- PASSAGE -
>>>>>

December’s unveiling of Deep Temerity ” a 180-acre expansion of Steeplechase and Highland Bowl ” has brought smiles to skier faces for nearly a month.

While the initial response has been promising, the project has had its share of major hurdles. Chief among them was a need to devise a strategy to pack and secure snow on a drastically larger expanse of expert terrain.

Skico’s unusual, yet practical solution: a winch cat.

“This winch cat is part of the mechanical compaction program we are trying this year,” Highlands mountain manager Ron Chauner said Thursday. “With the addition of Deep Temerity, we needed something to supplement our human compaction.”

Chauner acknowledged traditional bootpacking efforts ” an estimated 25 people participated in this year’s six- week preseason program ” would be impractical, so managers and patrollers enlisted the help of Kassbohrer All Terrain Vehicles Inc., which manufactures PistenBully winch cats.

“Typically over history you give people season passes to walk and pack the bowl,” said Terry Fix, PistenBully’s Grand Junction branch manager said. “It’s just not as safe a pack. The studs aren’t as easy to come by these days.”

Skico, who bought to cats from PistenBully earlier this year for use on Ajax and Snowmass, approached the company in early September, Fix said. A rental agreement was struck in early November; it runs until today.

“While this certainly is a trial thing, we saw this as the answer to their problem,” said Fix, who helped train ski patrollers to operate the machine.

The two said they modeled their plan after a similar set of circumstances in Telluride, where a roller attached to the winch cat was lowered into the Prospect Bowl. The roller, when pulled up and down the slope ” a motion similar to painting ” breaks up and compacts the layers of snow, stabilizing the early snow pack.

<<<<<

- DIRECTIONS -
**1.** Please say whether each statement agrees with the Deep Temerity article, answering yes or no and quoting the deciding words: (a) Deep Temerity adds 180 acres. (b) About 25 people took part in this year's preseason bootpacking program. (c) The rental agreement for the winch cat was struck in early September.
**2.** List every company named in the Deep Temerity article.
**3.** Write the next paragraph of the Deep Temerity article, picking up after its final sentence.

- AVAILABLE DATA -
>>>>>

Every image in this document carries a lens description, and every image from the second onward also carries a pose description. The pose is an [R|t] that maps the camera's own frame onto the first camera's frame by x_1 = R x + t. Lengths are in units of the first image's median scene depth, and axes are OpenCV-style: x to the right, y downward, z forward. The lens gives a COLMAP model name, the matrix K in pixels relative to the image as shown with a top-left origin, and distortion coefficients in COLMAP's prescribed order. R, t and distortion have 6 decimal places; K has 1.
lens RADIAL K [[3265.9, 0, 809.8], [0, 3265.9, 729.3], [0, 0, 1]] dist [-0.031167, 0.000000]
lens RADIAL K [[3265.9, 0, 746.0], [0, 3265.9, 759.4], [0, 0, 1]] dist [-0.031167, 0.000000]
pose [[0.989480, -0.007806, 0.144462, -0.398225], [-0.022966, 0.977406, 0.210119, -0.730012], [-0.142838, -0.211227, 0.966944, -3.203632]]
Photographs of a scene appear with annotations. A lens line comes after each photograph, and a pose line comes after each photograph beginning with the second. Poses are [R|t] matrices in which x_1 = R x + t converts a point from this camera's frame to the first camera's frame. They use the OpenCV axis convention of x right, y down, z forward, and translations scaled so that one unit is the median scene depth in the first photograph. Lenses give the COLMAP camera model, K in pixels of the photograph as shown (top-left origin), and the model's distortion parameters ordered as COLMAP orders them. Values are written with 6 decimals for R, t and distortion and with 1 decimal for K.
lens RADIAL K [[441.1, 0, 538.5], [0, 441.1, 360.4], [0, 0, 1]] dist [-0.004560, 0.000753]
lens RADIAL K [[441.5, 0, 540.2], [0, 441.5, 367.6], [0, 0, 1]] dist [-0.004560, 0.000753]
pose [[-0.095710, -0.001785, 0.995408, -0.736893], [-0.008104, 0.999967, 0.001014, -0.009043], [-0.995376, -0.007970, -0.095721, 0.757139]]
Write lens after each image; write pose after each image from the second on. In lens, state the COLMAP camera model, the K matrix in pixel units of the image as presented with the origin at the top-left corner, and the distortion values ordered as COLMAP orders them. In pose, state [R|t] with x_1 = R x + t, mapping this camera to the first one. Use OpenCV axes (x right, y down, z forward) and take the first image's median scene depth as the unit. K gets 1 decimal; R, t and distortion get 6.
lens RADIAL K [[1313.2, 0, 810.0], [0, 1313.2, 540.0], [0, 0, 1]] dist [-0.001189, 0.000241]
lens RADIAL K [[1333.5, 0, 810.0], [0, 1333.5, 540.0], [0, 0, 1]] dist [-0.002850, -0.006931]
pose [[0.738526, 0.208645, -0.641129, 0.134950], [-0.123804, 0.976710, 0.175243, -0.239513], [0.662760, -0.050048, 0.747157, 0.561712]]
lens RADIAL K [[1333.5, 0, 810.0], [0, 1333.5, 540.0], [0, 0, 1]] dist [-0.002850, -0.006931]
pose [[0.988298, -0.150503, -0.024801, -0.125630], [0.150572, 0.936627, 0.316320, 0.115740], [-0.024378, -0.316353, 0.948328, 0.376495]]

<<<<<

- ANSWERS TO THE EXERCISES -
**1.**
(a) Yes: "a 180-acre expansion of Steeplechase and Highland Bowl"
(b) Yes: "an estimated 25 people participated in this year’s six- week preseason program"
(c) No: "A rental agreement was struck in early November"

**2.**
Skico
Kassbohrer All Terrain Vehicles Inc.
PistenBully

**3.**
A 2,800 lb. roller designed to mimic the slope angles of the Highland Bowl was specifically created for the project, Fix said. The winch on the PistenBully 300 W model is capable of pulling up to four tons.

The cat, powered by a six-cylinder, 330-horsepower Mercedes-Benz engine, has a boom attached to its top, which rotates 360 degrees in order to move the roller across the slope, Fix said. It is capable of winching the roller at a maximum speed of 10.5 mph.

Positioning the cat atop the bowl was perhaps the project’s greatest challenge. “It was pulled out by the gentlest rout we could find, but it was all experimental,” Chauner said.

The cat winched itself short distances at a time as a crew of three moved the cable from tree to tree, pulling out slack in the cable before attaching it to the next anchor point, Chauner said. The entire process took three days.

The roller was first used on the mountain’s front side to pack The Wall as well as much of Steeplechase.

“On those steep pitches, we found that this particular technique was very viable and will work,” Chauner said.

While the project has had its share of unspecified mechanical issues, Chauner cannot argue with the numbers. A comparison of skier visits between Dec. 22 and Jan. 3 for this season and last revealed a 26 percent increase. Collectively, Skico resorts had a 10 percent rise.

Mechanical compaction on expert terrain ” in its infancy ” is a concept that will continue to evolve, Chauner says. Highlands will be tracking the progress eagerly, eyeing new technology to transform the ski area.

“It’s nice to work with a company that has the right machine and is willing to go through the evolution,” Chauner said. “Mechanical compaction is certainly a new sort of venture and one everyone is trying to figure out. There is demand for it with ski areas that have hike-to terrain and inbounds backcountry skiing.”

“To take a ski area and change the face of it is cause for celebration.”

Fix is confident the bond between PistenBully and Highlands will continue to grow. While he would not divulge the specific numbers on record, Fix did say the company gave Highlands a good deal on the rental. The machines retail for $250,000.

There was more to the arrangement than money, Fix said. As the first company to embark into winch cat production, PistenBully had the opportunity to prove its functionality in a real-life situation. With success, monetary dividends will not be far behind.

Fix will, however, feel better about everything, however, after today is over.

“I’m just nervous about how they’re gonna get it down,” he said.